Khmelnytskyi


About 300 kilometres southwest of Kiev lies the city of Khmelnytskyi which until 1954 was called Proskurov. When the Germans invaded the Soviet Union in june 1941, about 14 500 jews lived in the city, which corresponded to about 40 percent of the city’s inhabitants. When the Germans occupied the city on 8 July 1941, about 2,500 Jews had fled east. The Germans forced the remaining Jews to surrender their possessions, carry identification marks and perform slave labor. Spontaneous pogroms also took place and not infrequently with fatal outcome. Spontaneous executions on arbitrary grounds also became everyday life for the Jews. The jews who could and had the opportunity hid themselves but the risk of being discovered and revealed by christian ukrainians was great. In early September, a ghetto was established in the northeast of the city, where all the Jews were forced to move. The ghetto was surrounded by barbed wire and it was forbidden without special permission to leave and enter the ghetto. Overcrowding, a lack of supplies and sanitary facilities quickly contributed to difficult living conditions in the ghetto, especially for the elderly and children.

In early November 1941, the german authorities decided that the ghetto would be dismantled and the jews living in the ghetto would be murdered. Only those Jews whom the Germans considered necessary for slave labor would be spared. On November 4, the ghetto was surrounded by German police forces and Ukrainian and Lithuanian collaborators, forcing the Jews out of their homes. The Jews were taken to a place just outside the ghetto where they were forced to surrender their possessions, undress and run to the excavated graves. Arriving at the tomb, they stood at the edge of the mass grave and were shot by mobile murder units (Einsatzkommando 6) belonging to Einsatzgruppe C. During this murder, about 5,300 Jews were murdered. The remaining Jews were transferred to a new ghetto where their main task was to perform slave labor. In may 1942, the Germans established another ghetto about five kilometers east of the city where the jews were forced to work on building roads. Jews from the region were also taken to the ghettos of Proskurov. These two ghettos were dismantled on November 30, 1942, when about 8,200 Jews were murdered by German assassination units assisted by Ukrainian collaborators. Proskurov was then declared Judenfrei.

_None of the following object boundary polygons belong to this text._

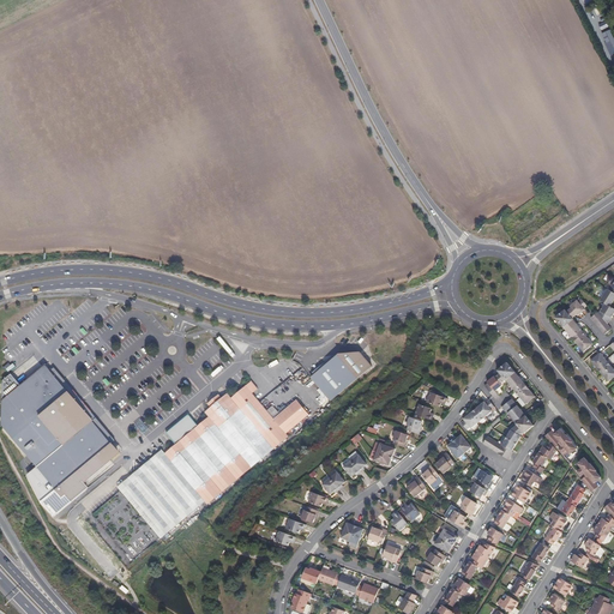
[(608,325),(613,314),(613,307),(612,306),(613,301),(613,283),(611,290),(609,289),(601,301),(606,304),(600,314),(608,325)]
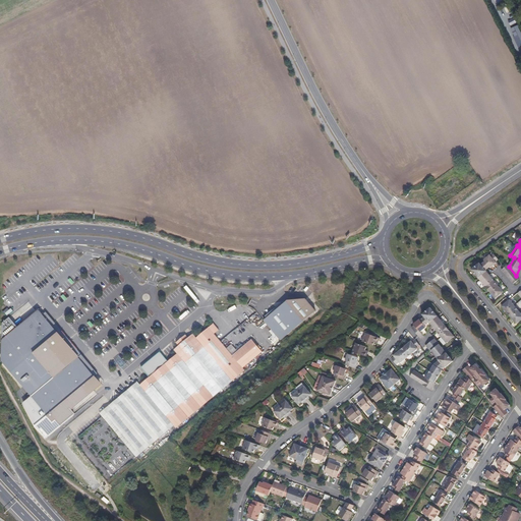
[(500,261),(495,254),(491,256),(491,255),(484,262),(485,262),(482,265),(481,264),(472,271),(478,278),(480,278),(482,280),(481,281),(496,299),(504,292),(489,275),(486,271),(490,268),(491,269),(498,264),(497,263),(500,261)]
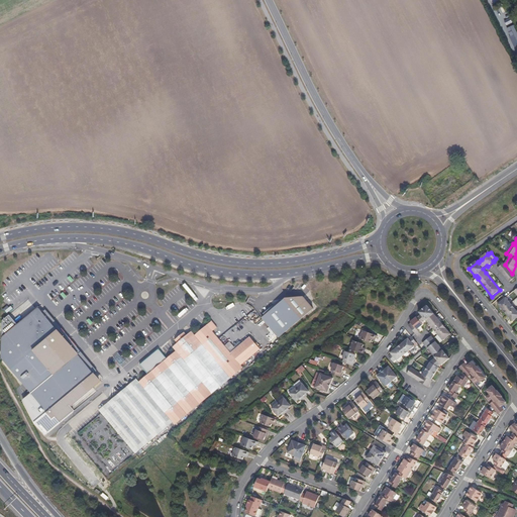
[(516,278),(512,274),(505,265),(504,264),(502,266),(498,268),(510,283),(516,278)]
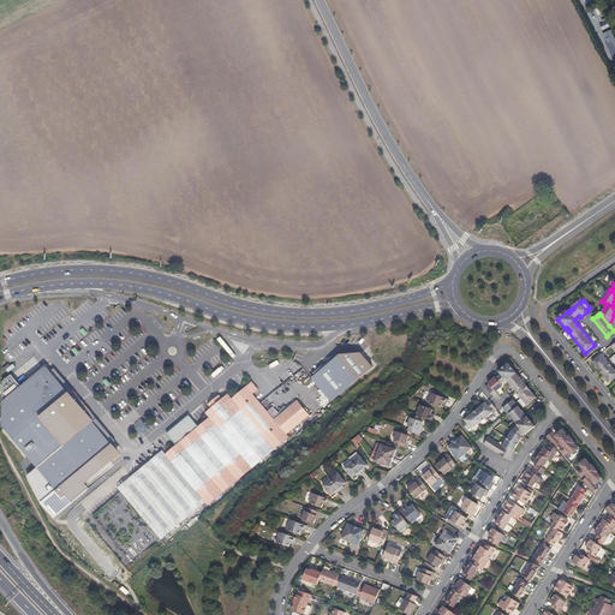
[(340,356),(335,359),(334,358),(314,375),(315,377),(311,380),(332,402),(372,369),(362,354),(340,356)]
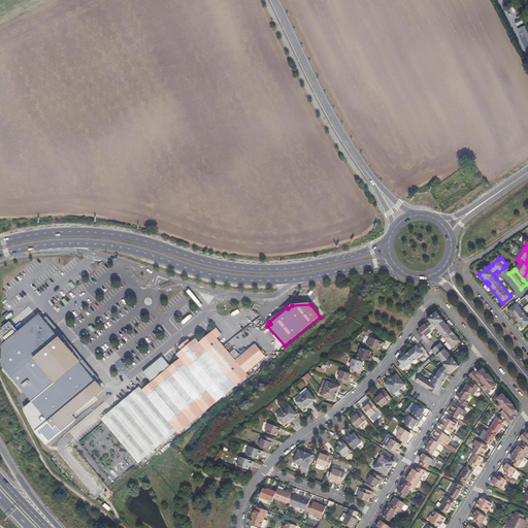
[(527,324),(527,317),(517,304),(509,310),(524,328),(527,324)]
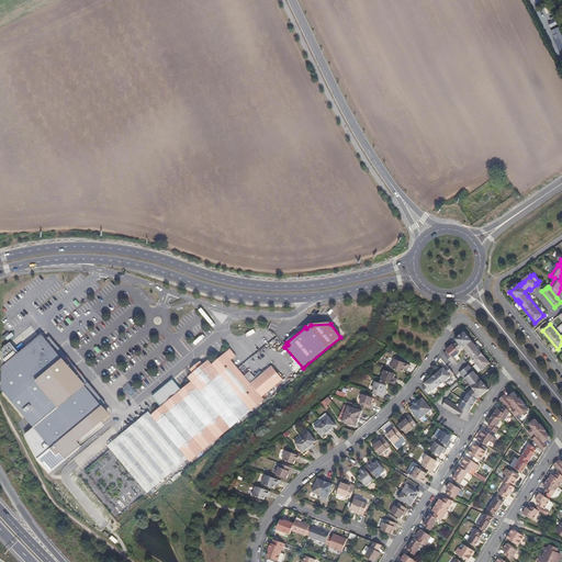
[(469,340),(471,338),(463,329),(454,337),(457,339),(452,343),(446,348),(447,349),(444,351),(453,363),(457,360),(452,356),(459,350),(458,349),(462,345),(464,349),(465,348),(481,368),(490,360),(473,341),(472,343),(469,340)]
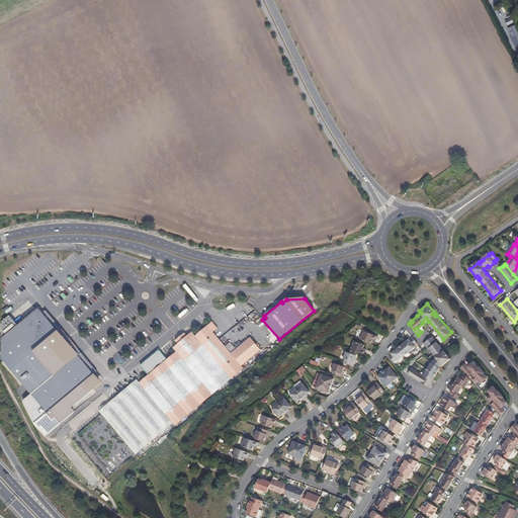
[(2,358),(32,395),(79,356),(82,354),(56,322),(49,314),(46,311),(42,314),(38,309),(18,326),(2,339),(2,358)]
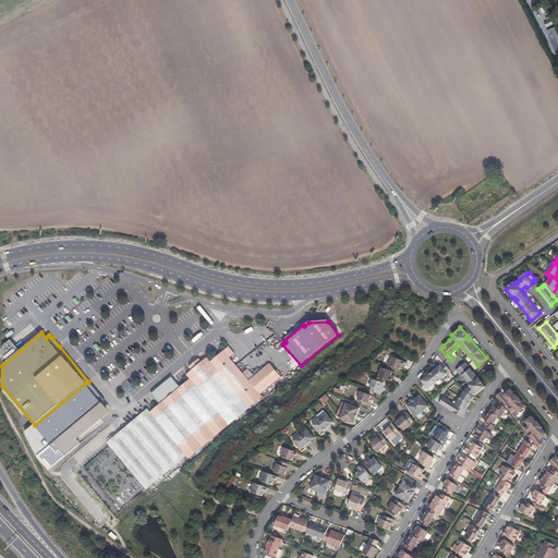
[(2,365),(20,351),(11,340),(3,347),(2,365)]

Current status: Monument (2019).

Location: 49°26'13.58"N 27°01'31.68"E (memorial).

Get there: Car.

My comment:

The memorial is established in recent years and is secluded next to the road in what seems to be a wealthy residential area. It consists of symbolic tombs and an information board with, among other things, English text. Its seclusion and design make it feel worthy of the events it aims to remember. Another monument is located in the middle of the city squeezed in on a green area between both residential buildings and a hospital.

Follow up in books: Arad, Yitzhak: Holocaust in the Soviet union (2009).